The streets really are paved with gold in Wintle’s eyes. “For me, the US is the most exciting market in the world. Lots of people talk about emerging markets and what’s happening in Europe, but for me the US is the only market that offers you exposure to any investment theme you could think of,” he says.

Off the scale

The land of the supersize Big Mac meal is also home to a host of the world’s largest and most influential companies, the scale of which Wintle argues simply isn’t available to investors in any other region.

“Take a big one, technology,” he says. “If you’re running European money, there’s only a handful of tech companies you can invest in. “Tech companies are changing the game but if you’re not investing in the US you can’t access that. It is the same with healthcare, which is another big theme.

“Here you have GlaxoSmithKline and Astrazeneca but they’re massive companies who aren’t really going anywhere or there’s lots of small-cap stuff, but that’s really it.

“The US has loads of healthcare and loads of biotechnology. It’s the same if you go to emerging markets.
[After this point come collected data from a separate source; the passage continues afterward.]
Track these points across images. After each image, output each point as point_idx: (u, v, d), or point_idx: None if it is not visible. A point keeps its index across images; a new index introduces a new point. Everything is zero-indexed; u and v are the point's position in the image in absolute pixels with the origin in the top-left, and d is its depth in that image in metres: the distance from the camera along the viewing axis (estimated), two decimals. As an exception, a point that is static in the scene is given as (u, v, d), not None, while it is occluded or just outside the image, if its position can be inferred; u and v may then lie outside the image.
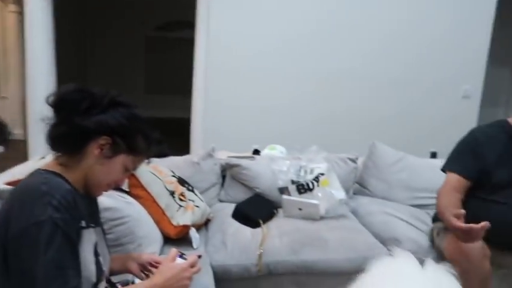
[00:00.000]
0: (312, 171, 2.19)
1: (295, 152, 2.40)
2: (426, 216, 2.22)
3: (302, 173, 2.20)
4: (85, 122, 1.05)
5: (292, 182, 2.15)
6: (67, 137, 1.04)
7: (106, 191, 1.19)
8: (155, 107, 7.40)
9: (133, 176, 1.75)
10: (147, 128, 1.18)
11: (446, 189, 1.85)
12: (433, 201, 2.11)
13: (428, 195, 2.36)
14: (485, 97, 3.96)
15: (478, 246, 1.67)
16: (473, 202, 1.84)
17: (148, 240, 1.61)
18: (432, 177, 2.18)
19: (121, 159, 1.12)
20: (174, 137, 4.08)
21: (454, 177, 1.86)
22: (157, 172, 1.90)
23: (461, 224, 1.58)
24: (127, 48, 7.78)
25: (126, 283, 1.30)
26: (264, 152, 2.70)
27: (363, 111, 3.71)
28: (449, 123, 3.73)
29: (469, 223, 1.77)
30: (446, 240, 1.81)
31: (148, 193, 1.77)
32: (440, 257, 1.82)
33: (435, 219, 2.06)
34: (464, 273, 1.72)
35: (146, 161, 1.26)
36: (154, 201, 1.78)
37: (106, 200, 1.48)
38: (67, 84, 1.10)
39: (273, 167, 2.28)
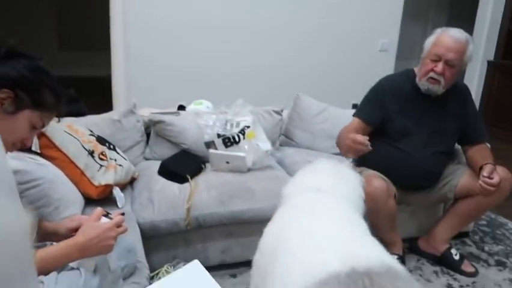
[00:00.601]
0: (238, 124, 2.19)
1: (223, 106, 2.38)
2: (346, 162, 2.35)
3: (228, 127, 2.20)
4: None
5: (219, 135, 2.15)
6: None
7: (11, 151, 1.10)
8: (72, 65, 6.85)
9: (44, 136, 1.62)
10: (55, 82, 1.10)
11: (347, 128, 1.96)
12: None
13: (348, 143, 2.50)
14: (400, 50, 4.19)
15: (382, 188, 1.84)
16: (381, 147, 1.98)
17: (66, 202, 1.52)
18: (351, 126, 2.30)
19: (26, 115, 1.04)
20: (96, 96, 3.85)
21: (357, 121, 1.98)
22: (73, 131, 1.78)
23: (353, 135, 1.75)
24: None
25: (43, 246, 1.24)
26: (190, 107, 2.64)
27: (287, 65, 3.75)
28: (368, 75, 3.87)
29: (378, 165, 1.95)
30: None
31: (64, 154, 1.66)
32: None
33: (354, 164, 2.20)
34: (373, 212, 1.92)
35: (56, 119, 1.18)
36: (71, 162, 1.67)
37: (14, 162, 1.37)
38: None
39: (199, 121, 2.25)
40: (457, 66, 1.85)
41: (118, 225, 1.08)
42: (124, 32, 3.29)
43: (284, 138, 2.69)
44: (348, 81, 3.95)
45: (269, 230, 1.18)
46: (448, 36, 1.84)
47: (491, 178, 1.79)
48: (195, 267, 1.08)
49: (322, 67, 3.87)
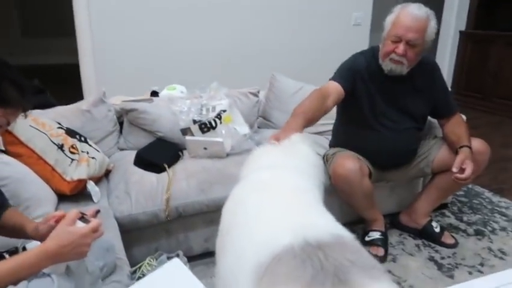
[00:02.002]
0: (214, 108, 2.13)
1: (197, 90, 2.30)
2: (326, 141, 2.33)
3: (204, 112, 2.13)
4: None
5: (194, 121, 2.08)
6: None
7: (-29, 153, 1.01)
8: (37, 53, 6.55)
9: (8, 133, 1.53)
10: (17, 74, 1.02)
11: (319, 90, 1.80)
12: (330, 127, 2.22)
13: (326, 121, 2.46)
14: (374, 23, 4.16)
15: (356, 169, 1.81)
16: (355, 130, 1.97)
17: (37, 201, 1.45)
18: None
19: None
20: (64, 85, 3.69)
21: (332, 83, 1.85)
22: (40, 125, 1.69)
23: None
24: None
25: (15, 251, 1.17)
26: (163, 93, 2.55)
27: (261, 44, 3.67)
28: (343, 50, 3.84)
29: (354, 148, 1.94)
30: (331, 167, 1.92)
31: (31, 150, 1.57)
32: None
33: (331, 144, 2.18)
34: (349, 193, 1.90)
35: (23, 114, 1.09)
36: (40, 158, 1.59)
37: (-25, 163, 1.28)
38: None
39: (173, 108, 2.17)
40: (418, 45, 1.76)
41: (95, 230, 1.02)
42: (89, 15, 3.13)
43: (262, 120, 2.64)
44: (323, 58, 3.90)
45: (225, 210, 1.17)
46: (407, 15, 1.74)
47: (463, 169, 1.76)
48: (175, 265, 1.04)
49: (296, 45, 3.80)
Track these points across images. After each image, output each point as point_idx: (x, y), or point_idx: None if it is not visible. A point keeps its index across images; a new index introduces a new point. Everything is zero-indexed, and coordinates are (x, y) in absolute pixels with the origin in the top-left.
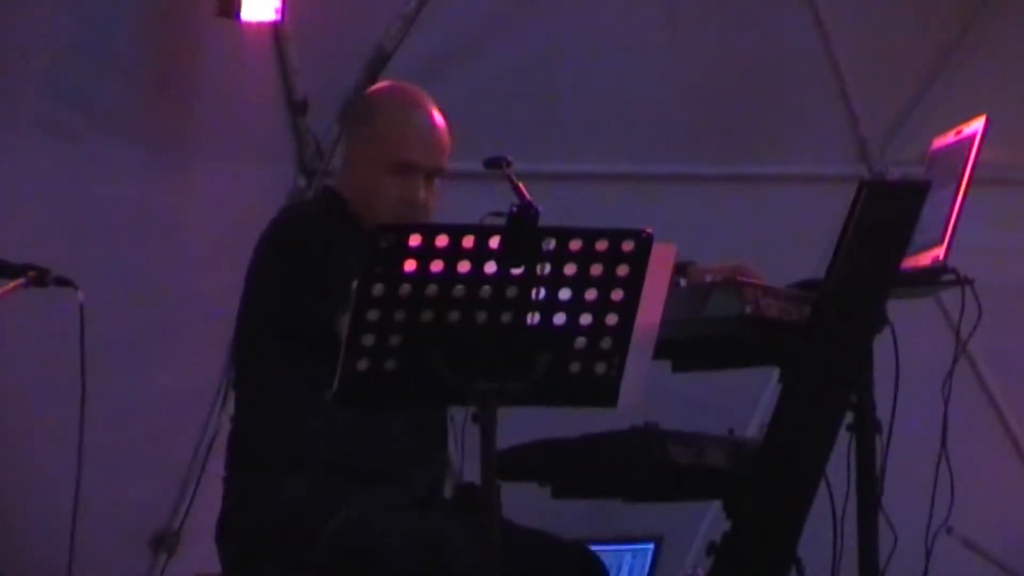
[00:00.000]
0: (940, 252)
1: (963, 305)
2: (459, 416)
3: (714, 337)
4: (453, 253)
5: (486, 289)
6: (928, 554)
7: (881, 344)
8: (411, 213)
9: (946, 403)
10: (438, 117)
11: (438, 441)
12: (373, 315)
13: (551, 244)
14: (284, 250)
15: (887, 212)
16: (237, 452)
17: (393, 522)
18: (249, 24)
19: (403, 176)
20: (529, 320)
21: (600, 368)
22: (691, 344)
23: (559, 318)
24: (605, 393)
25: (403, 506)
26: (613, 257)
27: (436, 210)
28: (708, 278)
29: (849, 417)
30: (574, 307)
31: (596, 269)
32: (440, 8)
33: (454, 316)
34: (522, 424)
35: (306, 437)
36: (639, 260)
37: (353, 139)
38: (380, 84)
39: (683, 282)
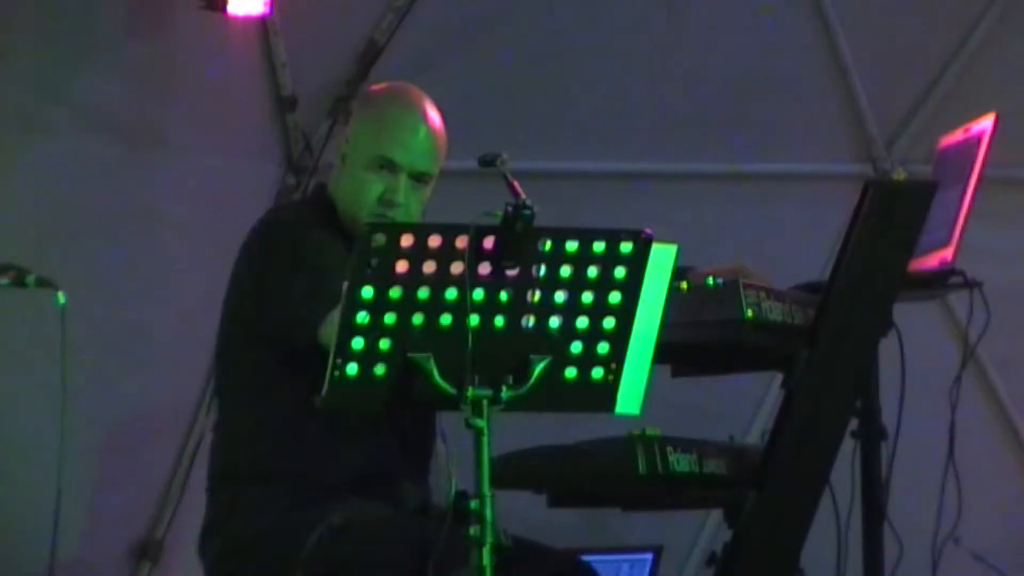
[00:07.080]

There are large swathes of the investable universe that just don’t exist.”

It’s the reason investing in the US markets has not lost its appeal for Wintle in the 12 years of running his own dedicated US funds at Neptune and as he now strikes out as one of the founders of Tyndall IM.

Tomorrow’s world

Technology is a theme Wintle comes back to time and again during research on investment themes and opportunities, and he stands steadfast in his belief that it is changing the world.

Technology has become so much more than just devices, apps and gadgets, and is now inextricably linked to almost every aspect of everyday life, he says.

It is the top-down ideas that ultimately guide Wintle’s investment process, and he then gets into the nitty gritty of company accounts and strategy.

“We do it [that way] because I am interested in finding out where the world is going to, not where it’s been. What’s tomorrow bringing? Because that’s where the stock market is going, it always looks forward, never back.

“I try and identify where the big investment themes are and where they are going. Right now that leads you to technology.”

Wintle is overweight in the tech sector at the time of writing, with 28.5% of the portfolio in technology stocks against 23.5% in the S&P 500.

The portfolio is also heavily tilted towards large-cap stocks, with 63% of the exposure towards companies worth north of $20bn, 27% to mid-cap and just 5% in small-cap stocks worth less than $5bn.